Governo contacta privados. Quando Governo e TAP deixaram de contar com Alfredo Casimiro como solução de médio-longo prazo na Groundforce o ministro Pedro Nuno Santos avançou, de imediato, para conversações com privados que pudessem estar interessados em assumir a posição de 50,1% Pasogal na empresa de gestão de bagagens do Grupo TAP. Independentemente de o próprio Alfredo Casimiro, dono dessas ações, ter sido lesto a esclarecer em comunicado que «não está vendedor da sua participação na Groundforce e continua empenhado em contribuir para uma solução de médio-longo prazo que garanta a viabilidade da empresa e a preservação dos postos de trabalho».

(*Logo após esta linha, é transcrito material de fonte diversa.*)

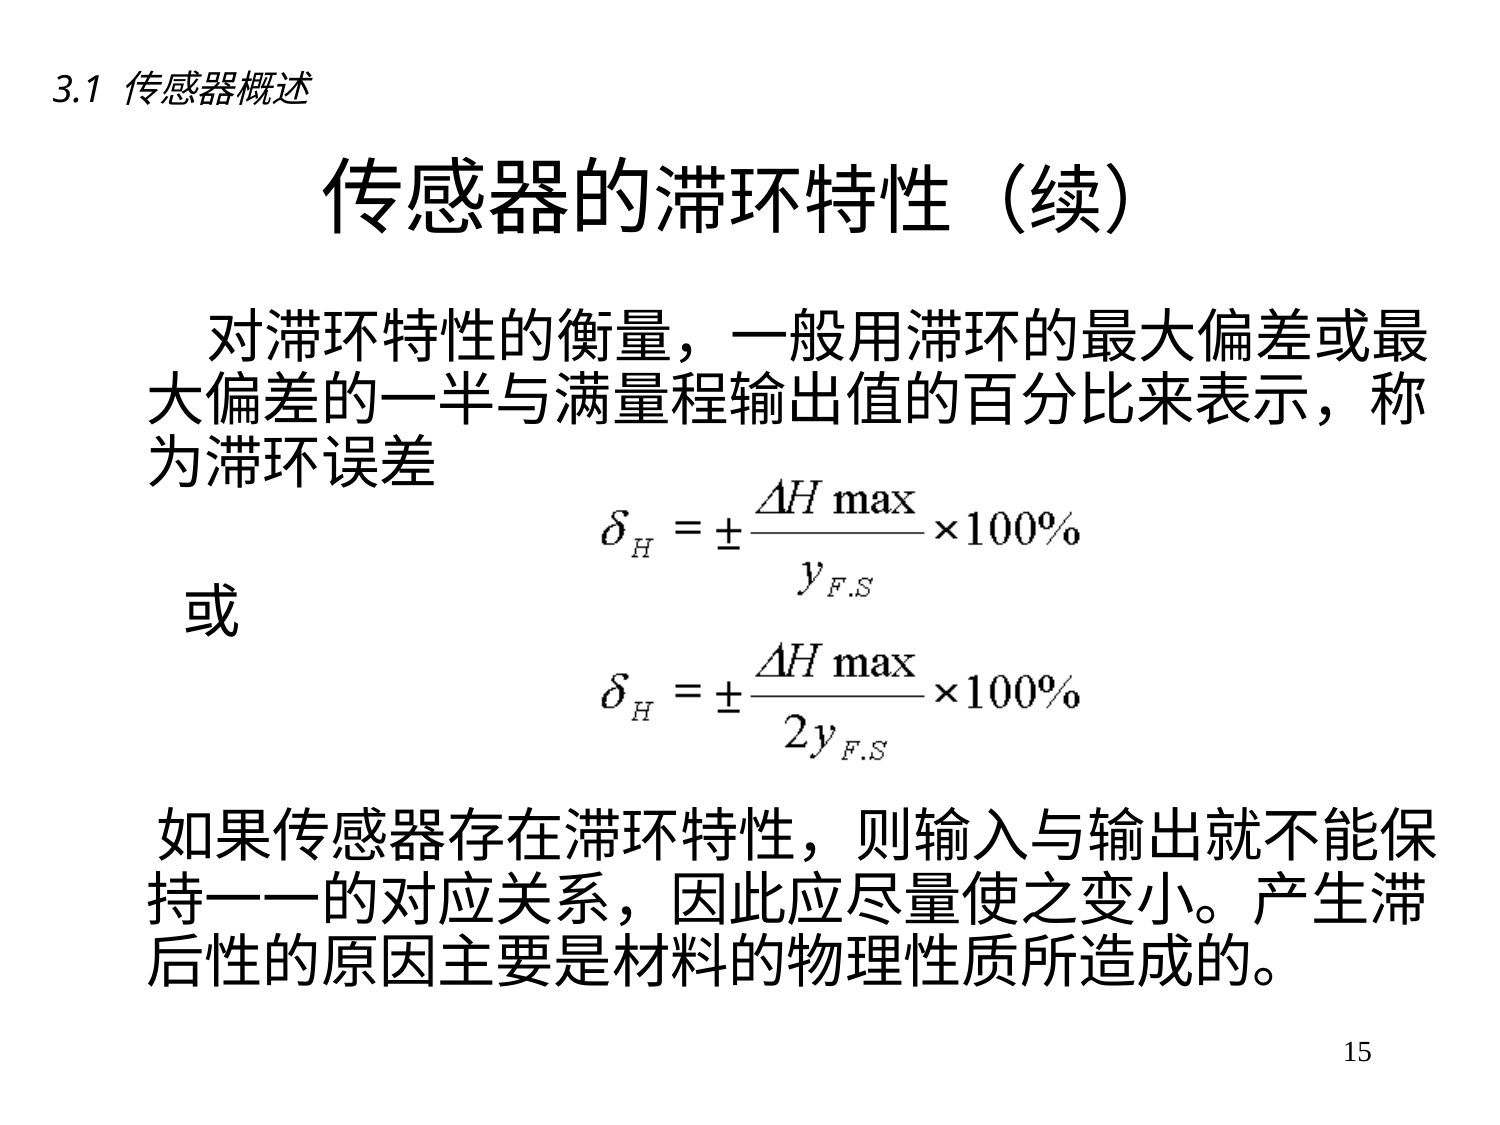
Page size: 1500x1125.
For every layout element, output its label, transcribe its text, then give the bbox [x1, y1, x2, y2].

title 传感器的滞环特性（续） [112, 99, 1388, 288]
slide_number 15 [1074, 1025, 1388, 1100]
list 对滞环特性的衡量，一般用滞环的最大偏差或最大偏差的一半与满量程输出值的百分比来表示，称为滞环误差 或 如果传感器存在滞环特性，则输入与输出就不能保持一一的对应关系，因此应尽量使之变小。产生滞后性的原因主要是材料的物理性质所造成的。 [75, 299, 1469, 1050]
text_box 3.1 传感器概述 [37, 49, 479, 125]
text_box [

Contactado pelo Nascer do SOL, o advogado José Miguel Júdice comentou os desenvolvimentos de forma sucinta: «A notícia só pode ser falsa, porque o Estado português não pode vender aquilo que não é seu, sem o acordo do proprietário», disse. 

Recorde-se que, neste caso, o Estado está impedido de recorrer ao mesmo expediente utilizado no Grupo TAP (e na Efacec), pois, de acordo com as regras comunitárias, desde 1999, a principal companhia que opera num aeroporto não pode ser proprietária da principal empresa de handling que opera nesse mesmo aeroporto - precisamente a relação entre as partes. A TAP até poderá ficar na posse da maioria de capital da Groundforce mas somente em regime de emergência e exceção, e por um período transitório. 

A solução passa sempre pela introdução de outro privado. O nosso jornal apurou que existe um player muito bem posicionado. Os nomes do atual diretor executivo da Groundforce, Paulo Nuno Leite, e dos belgas da Aviapartner continuam em cima da mesa – falta conhecer o desfecho.